Final blows weren't fatal, defense expert testifies in Naeem Williams' trial
By Nelson Daranciang | The Honolulu Star-Advertiser | Published: April 5, 2014
HONOLULU — A defense medical expert told a federal jury Friday that 5-year-old Talia Williams had "time bomb" injuries ready to kill her at any time when her father, former Schofield Barracks soldier Naeem Williams, struck his daughter in their military family quarters at Wheeler Army Airfield.
Pediatric forensic pathologist Janice Ophoven said, "Little Talia died from complications of blunt force trauma to the head, chest and abdomen," that occurred weeks before she died.
Ophoven is testifying on Williams' behalf in his capital murder trial for the child abuse beating death of his daughter.
Williams is facing the death penalty for causing Talia's death on July 16, 2005, through child abuse. He is also facing the death penalty for killing Talia as part of a practice and pattern of assault and torture.
Ophoven's testimony pertains only to the charge of murder through child abuse. It contradicts the official autopsy report that lists the cause of death as inflicted head trauma due to child abuse.
Board-certified forensic pathologist Dr. Kanthi De Alwis was Honolulu's chief medical examiner when she performed the autopsy in 2005. She testified earlier that Talia died when the back of her head hit a flat surface. The impact caused Talia's brain to twist inside her skull, cutting off connections to the area that controlled her breathing.
Williams testified that he hit his daughter on her back, causing her to fall and hit the back of her head on the ground. He said Talia never got up from the fall and was declared dead at Wahiawa Hospital about two hours later.
A neighbor said she heard a loud thump followed by Williams yelling an expletive continuously.
Williams also said he punched his daughter in the chest earlier that same day.
Ophoven said the head injury Williams admitted he inflicted on July 16, 2005, wasn't, by itself, enough to kill Talia.
"She did not suffer fatal injuries on the day of death," Ophoven said.
She did say, however, that the head injury could have triggered the older injuries, which she said were 2 to 3 weeks old.

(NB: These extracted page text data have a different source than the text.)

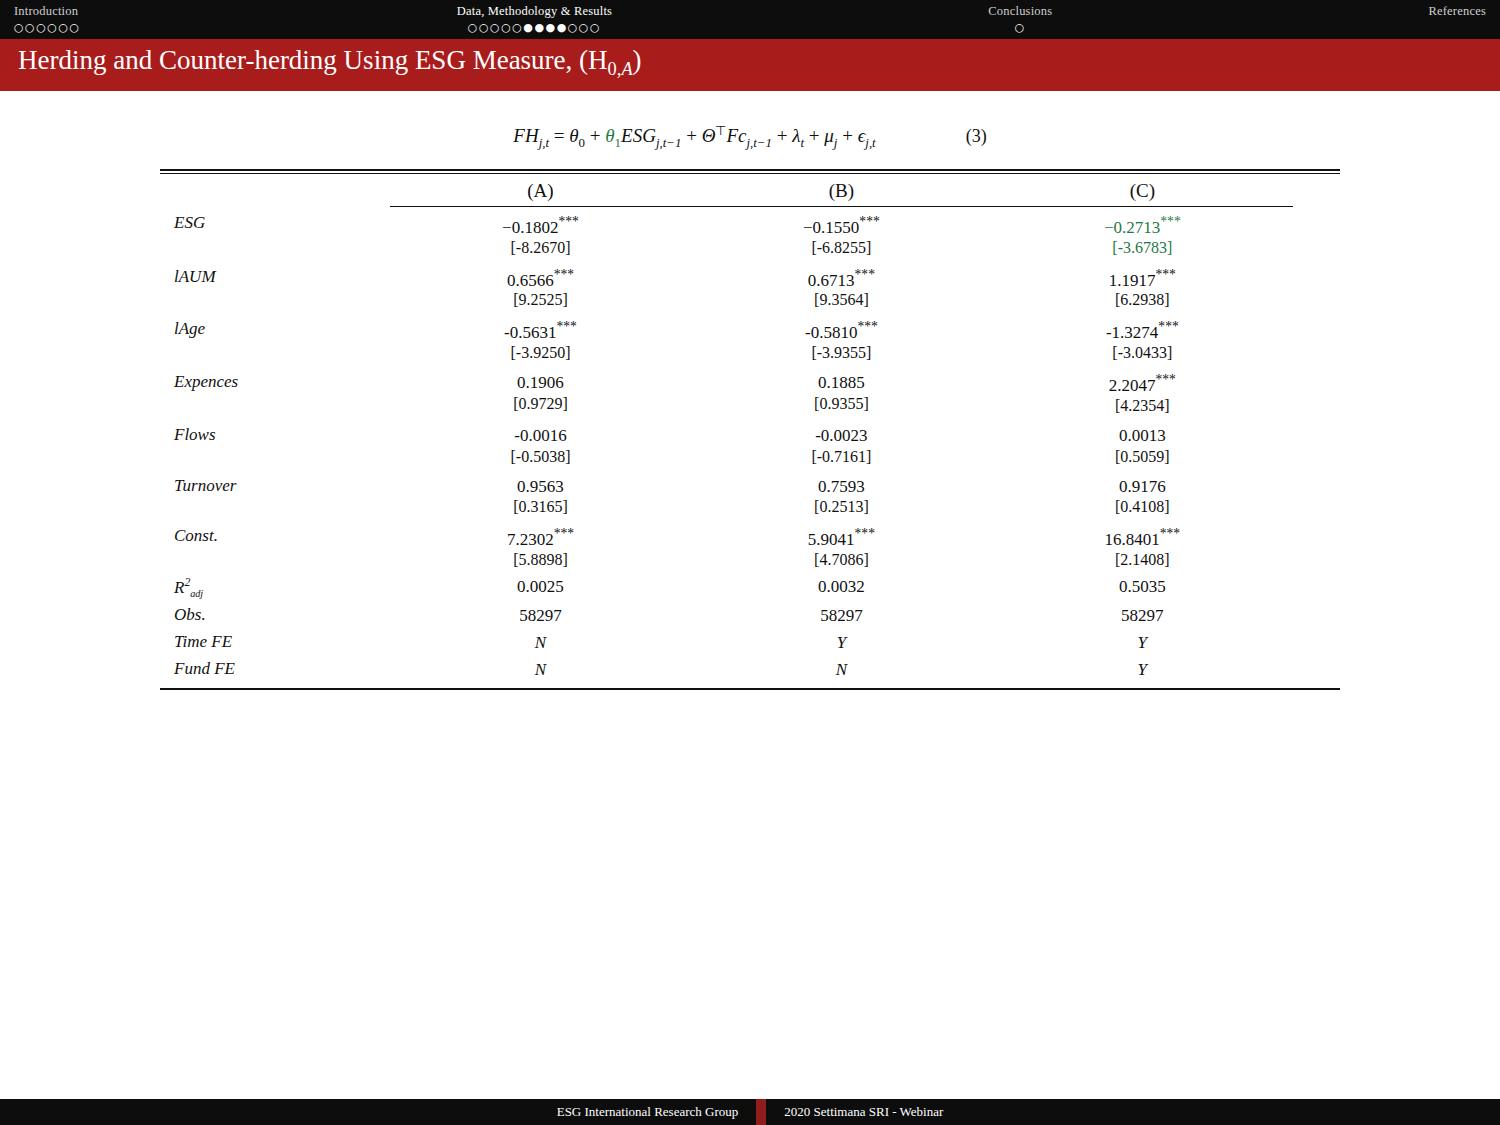Introduction ○○○○○○
Data, Methodology & Results ○○○○○●●●●○○○
Conclusions ○
References
Herding and Counter-herding Using ESG Measure, (H0,A)
FHj,t = θ0 + θ1 ESGj,t−1 + Θ⊤Fcj,t−1 + λt + μj + ϵj,t (3)
| | (A) | (B) | (C) |
| --- | --- | --- | --- |
| ESG | −0.1802 *** [-8.2670] | −0.1550 *** [-6.8255] | −0.2713 *** [-3.6783] |
| lAUM | 0.6566 *** [9.2525] | 0.6713 *** [9.3564] | 1.1917 *** [6.2938] |
| lAge | -0.5631 *** [-3.9250] | -0.5810 *** [-3.9355] | -1.3274 *** [-3.0433] |
| Expences | 0.1906 [0.9729] | 0.1885 [0.9355] | 2.2047 *** [4.2354] |
| Flows | -0.0016 [-0.5038] | -0.0023 [-0.7161] | 0.0013 [0.5059] |
| Turnover | 0.9563 [0.3165] | 0.7593 [0.2513] | 0.9176 [0.4108] |
| Const. | 7.2302 *** [5.8898] | 5.9041 *** [4.7086] | 16.8401 *** [2.1408] |
| R 2 adj | 0.0025 | 0.0032 | 0.5035 |
| Obs. | 58297 | 58297 | 58297 |
| Time FE | N | Y | Y |
| Fund FE | N | N | Y |
ESG International Research Group
2020 Settimana SRI - Webinar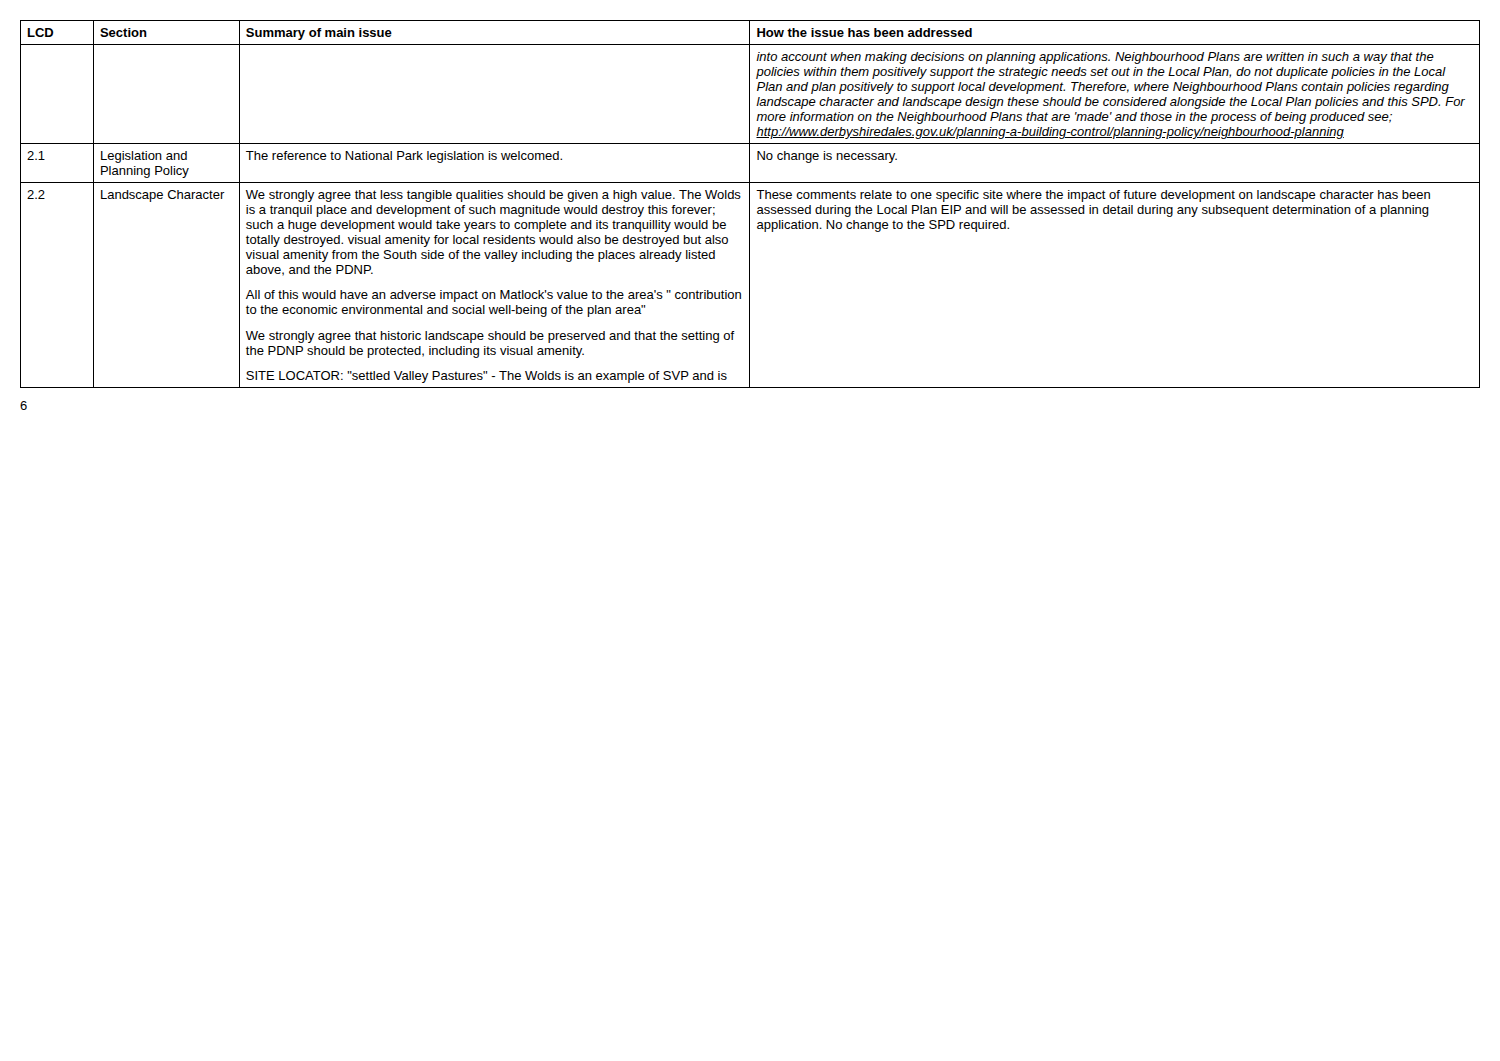| LCD | Section | Summary of main issue | How the issue has been addressed |
| --- | --- | --- | --- |
| | | | into account when making decisions on planning applications. Neighbourhood Plans are written in such a way that the policies within them positively support the strategic needs set out in the Local Plan, do not duplicate policies in the Local Plan and plan positively to support local development. Therefore, where Neighbourhood Plans contain policies regarding landscape character and landscape design these should be considered alongside the Local Plan policies and this SPD. For more information on the Neighbourhood Plans that are 'made' and those in the process of being produced see; http://www.derbyshiredales.gov.uk/planning-a-building-control/planning-policy/neighbourhood-planning |
| 2.1 | Legislation and Planning Policy | The reference to National Park legislation is welcomed. | No change is necessary. |
| 2.2 | Landscape Character | We strongly agree that less tangible qualities should be given a high value. The Wolds is a tranquil place and development of such magnitude would destroy this forever; such a huge development would take years to complete and its tranquillity would be totally destroyed. visual amenity for local residents would also be destroyed but also visual amenity from the South side of the valley including the places already listed above, and the PDNP. All of this would have an adverse impact on Matlock's value to the area's " contribution to the economic environmental and social well-being of the plan area" We strongly agree that historic landscape should be preserved and that the setting of the PDNP should be protected, including its visual amenity. SITE LOCATOR: "settled Valley Pastures" - The Wolds is an example of SVP and is | These comments relate to one specific site where the impact of future development on landscape character has been assessed during the Local Plan EIP and will be assessed in detail during any subsequent determination of a planning application. No change to the SPD required. |
6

Ophoven said the older brain injuries were a time bomb that could have killed Talia on their own, and abdominal injuries were another time bomb that also could have also killed the girl.

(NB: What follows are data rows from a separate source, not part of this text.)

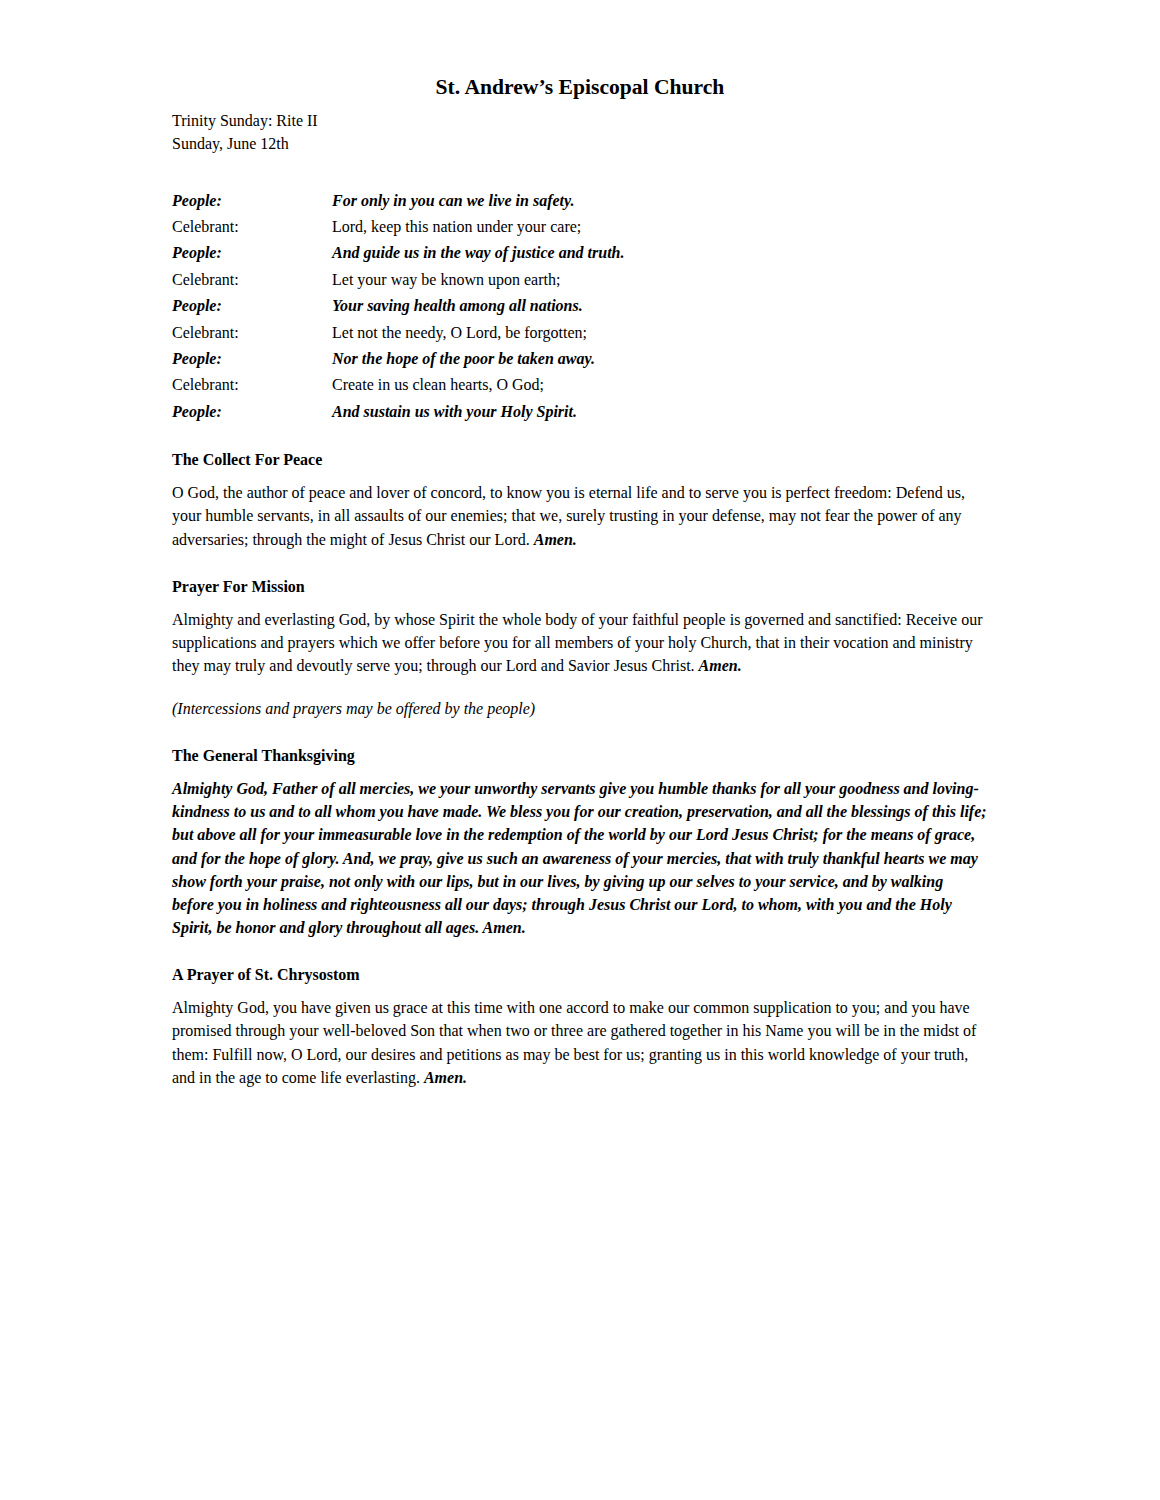St. Andrew’s Episcopal Church
Trinity Sunday: Rite II
Sunday, June 12th
| People: | For only in you can we live in safety. |
| Celebrant: | Lord, keep this nation under your care; |
| People: | And guide us in the way of justice and truth. |
| Celebrant: | Let your way be known upon earth; |
| People: | Your saving health among all nations. |
| Celebrant: | Let not the needy, O Lord, be forgotten; |
| People: | Nor the hope of the poor be taken away. |
| Celebrant: | Create in us clean hearts, O God; |
| People: | And sustain us with your Holy Spirit. |
The Collect For Peace
O God, the author of peace and lover of concord, to know you is eternal life and to serve you is perfect freedom: Defend us, your humble servants, in all assaults of our enemies; that we, surely trusting in your defense, may not fear the power of any adversaries; through the might of Jesus Christ our Lord. Amen.
Prayer For Mission
Almighty and everlasting God, by whose Spirit the whole body of your faithful people is governed and sanctified: Receive our supplications and prayers which we offer before you for all members of your holy Church, that in their vocation and ministry they may truly and devoutly serve you; through our Lord and Savior Jesus Christ. Amen.
(Intercessions and prayers may be offered by the people)
The General Thanksgiving
Almighty God, Father of all mercies, we your unworthy servants give you humble thanks for all your goodness and loving-kindness to us and to all whom you have made. We bless you for our creation, preservation, and all the blessings of this life; but above all for your immeasurable love in the redemption of the world by our Lord Jesus Christ; for the means of grace, and for the hope of glory. And, we pray, give us such an awareness of your mercies, that with truly thankful hearts we may show forth your praise, not only with our lips, but in our lives, by giving up our selves to your service, and by walking before you in holiness and righteousness all our days; through Jesus Christ our Lord, to whom, with you and the Holy Spirit, be honor and glory throughout all ages. Amen.
A Prayer of St. Chrysostom
Almighty God, you have given us grace at this time with one accord to make our common supplication to you; and you have promised through your well-beloved Son that when two or three are gathered together in his Name you will be in the midst of them: Fulfill now, O Lord, our desires and petitions as may be best for us; granting us in this world knowledge of your truth, and in the age to come life everlasting. Amen.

Talia had 10 rib fractures, a puncture to her colon and a laceration to her liver and damage to her adrenal gland.
Ophoven said the colon injury would have leaked bacteria and caused toxic shock if they got into the bloodstream.

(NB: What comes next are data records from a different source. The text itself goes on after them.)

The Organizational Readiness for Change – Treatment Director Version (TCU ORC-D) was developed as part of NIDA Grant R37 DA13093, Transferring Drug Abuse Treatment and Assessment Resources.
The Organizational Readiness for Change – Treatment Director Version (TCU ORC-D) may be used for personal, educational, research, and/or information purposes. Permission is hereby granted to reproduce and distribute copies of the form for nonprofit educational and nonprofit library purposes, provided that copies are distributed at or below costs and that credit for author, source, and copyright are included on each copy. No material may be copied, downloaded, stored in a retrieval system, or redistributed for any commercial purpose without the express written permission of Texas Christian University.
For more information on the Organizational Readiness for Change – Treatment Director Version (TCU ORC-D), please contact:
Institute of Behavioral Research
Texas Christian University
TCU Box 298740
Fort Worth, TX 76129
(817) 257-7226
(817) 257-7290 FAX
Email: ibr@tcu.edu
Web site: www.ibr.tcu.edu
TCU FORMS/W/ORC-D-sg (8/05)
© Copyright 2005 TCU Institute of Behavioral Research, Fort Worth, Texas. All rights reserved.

De Alwis said Talia did have an older brain injury that showed signs of healing and dismissed any abdominal injury as the cause of Talia's death. She said there was no sign of infection in Talia's abdomen.
Williams' wife, Delilah, testified that she had stomped on Talia and slammed her stepdaughter's head into a wall on June 29, 2005. She pleaded guilty to killing Talia as part of a practice and pattern of assault and torture in exchange for a 20-year prison term. Without the plea deal, she would have faced spending the rest of her life behind bars.